The topic of hedgehog parasites in relation to humans (both human health and impact on livestock) is discussed at greater depth in the Q/A section, but it is worth quickly mentioning that humans may be able to pass some infections on to hedgehogs. In a paper to the journal EcoHealth in December 2015, a team from the Zoological Society of London and Public Health England, led by Lydia Franklinos, report on having isolated the Streptococcus pyogenes bacteria from an adult male hedgehog found dead in garden in Northumberland during June of the previous year. S. pyogenes is carried by many people and, in most cases, it does no harm; but it can cause a range of conditions, from strep throat to the streptococcal toxic shock syndrome that killed Muppets creator Jim Henson in 1990, at the age of 53. Franklinos and her team noticed that the hog was in poor condition, suffering from severe gum disease and a tooth root abscess that was the most likely entry point for the bacteria.

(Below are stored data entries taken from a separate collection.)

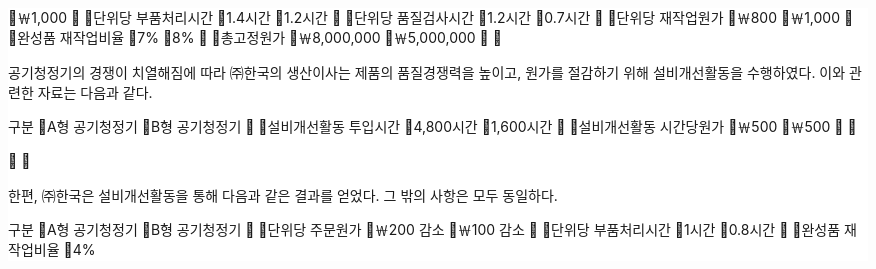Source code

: ￦1,000

단위당 부품처리시간
1.4시간
1.2시간

단위당 
품질검사시간
1.2시간
0.7시간

단위당 
재작업원가
￦800
￦1,000

완성품 재작업비율
7%
8%

총고정원가
￦8,000,000
￦5,000,000



공기청정기의 경쟁이 치열해짐에 따라 ㈜한국의 생산이사는 제품의 품질경쟁력을 높이고, 원가를 절감하기 위해 설비개선활동을 수행하였다. 이와 관련한 자료는 다음과 같다.

구분
A형 공기청정기
B형 공기청정기

설비개선활동 
투입시간
4,800시간
1,600시간

설비개선활동
 시간당원가
￦500
￦500









한편, ㈜한국은 설비개선활동을 통해 다음과 같은 결과를 얻었다. 그 밖의 사항은 모두 동일하다.

구분
A형 공기청정기
B형 공기청정기

단위당 주문원가
￦200 감소
￦100 감소

단위당
부품처리시간
1시간
0.8시간

완성품 재작업비율
4%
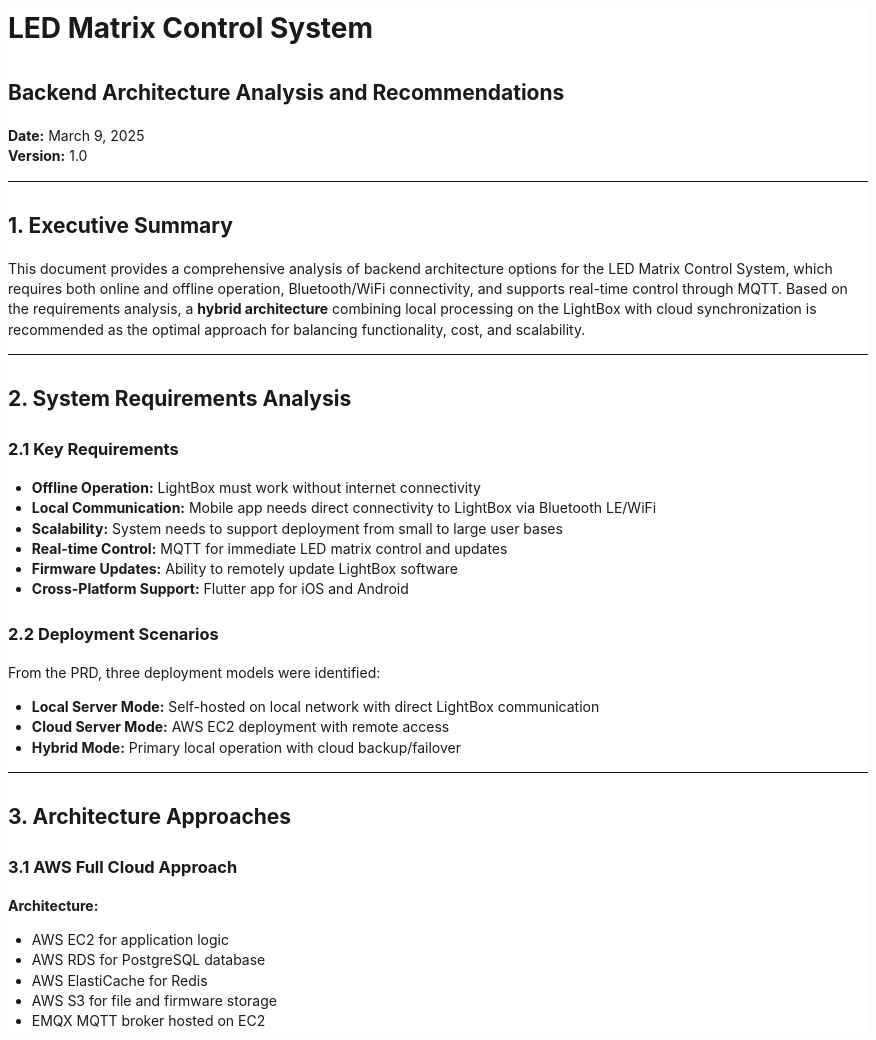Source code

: # LED Matrix Control System
## Backend Architecture Analysis and Recommendations

**Date:** March 9, 2025  
**Version:** 1.0

---

## 1. Executive Summary

This document provides a comprehensive analysis of backend architecture options for the LED Matrix Control System, which requires both online and offline operation, Bluetooth/WiFi connectivity, and supports real-time control through MQTT. Based on the requirements analysis, a **hybrid architecture** combining local processing on the LightBox with cloud synchronization is recommended as the optimal approach for balancing functionality, cost, and scalability.

---

## 2. System Requirements Analysis

### 2.1 Key Requirements

- **Offline Operation:** LightBox must work without internet connectivity
- **Local Communication:** Mobile app needs direct connectivity to LightBox via Bluetooth LE/WiFi
- **Scalability:** System needs to support deployment from small to large user bases
- **Real-time Control:** MQTT for immediate LED matrix control and updates
- **Firmware Updates:** Ability to remotely update LightBox software
- **Cross-Platform Support:** Flutter app for iOS and Android

### 2.2 Deployment Scenarios

From the PRD, three deployment models were identified:

- **Local Server Mode:** Self-hosted on local network with direct LightBox communication
- **Cloud Server Mode:** AWS EC2 deployment with remote access
- **Hybrid Mode:** Primary local operation with cloud backup/failover

---

## 3. Architecture Approaches

### 3.1 AWS Full Cloud Approach

**Architecture:**
- AWS EC2 for application logic
- AWS RDS for PostgreSQL database
- AWS ElastiCache for Redis
- AWS S3 for file and firmware storage
- EMQX MQTT broker hosted on EC2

They also confirmed that the bacterial infection caused the hedgehog's death. The researchers concluded that:
“Whilst we cannot exclude that the hedgehog contracted S. pyogenes infection from another (non-human) animal, such as a domestic pet or mastitic cow, the rarity of described non-human infections indicates that this is unlikely. We postulate that infection in this case occurred due to anthroponotic transmission.”
In other words, they consider it most likely that a human passed on the bacteria to this hedgehog. This is a reminder that people should take basic hygiene precautions when preparing food for hedgehogs visiting their gardens.